Le suresprit, qui appréciait toujours leurs joutes verbales, fut ravi de le prendre en défaut.

—                       Mais en ce cas, Érasme, est-ce que nous n’allons pas changer fondamentalement les caractéristiques des humains que tu veux tellement étudier ? Est-ce que l’observateur n’affecte pas l’expérience ?

—                       Toujours. Les humains y font référence dans la Loi d’Heisenberg. Mais je préfère encore changer les sujets d’expérience que les détruire. Je prendrai mes propres décisions en ce qui concerne les humains de Corrin.

—                       Je ne te comprends pas plus qu’eux.

—                       Je le sais, Omnius. Ce sera toujours votre point faible.

Le robot revint fièrement à ses esclaves.

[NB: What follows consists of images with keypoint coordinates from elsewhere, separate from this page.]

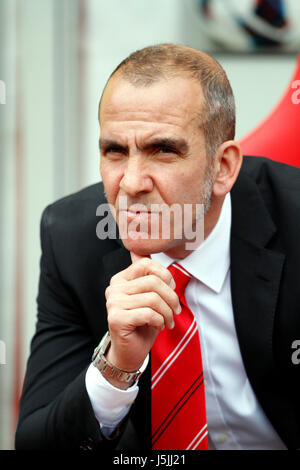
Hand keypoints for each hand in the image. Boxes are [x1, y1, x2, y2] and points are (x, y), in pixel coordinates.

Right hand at [104, 252, 180, 386]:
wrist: (129, 352)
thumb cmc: (141, 324)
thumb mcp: (148, 296)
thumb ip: (146, 275)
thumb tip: (140, 250)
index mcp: (121, 279)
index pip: (145, 264)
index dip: (164, 275)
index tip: (171, 289)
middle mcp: (114, 289)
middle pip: (153, 282)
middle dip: (171, 297)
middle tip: (175, 310)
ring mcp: (113, 304)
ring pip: (153, 298)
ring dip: (167, 312)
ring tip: (167, 321)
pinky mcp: (117, 319)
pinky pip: (149, 313)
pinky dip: (159, 321)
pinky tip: (158, 326)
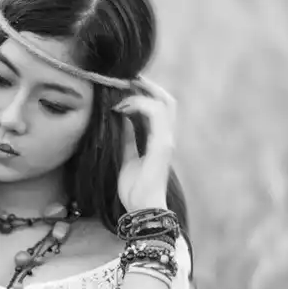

Les gardes emportaient le cadavre. Il pensa à toutes les choses merveilleuses qu’il avait apprises par les humains... Et à tout ce qu’il allait encore découvrir s’il en avait les moyens. Leurs vies collectives étaient en équilibre sur une corde raide au-dessus d’une crevasse sombre et sans fond, et il était avec eux. Il n’abandonnerait pas aisément sa mission.

Pour compenser la séquence de violence et de mort, il constata alors qu’il y avait eu deux naissances de jumeaux dans les enclos. Comme toujours, les possibilités étaient infinies.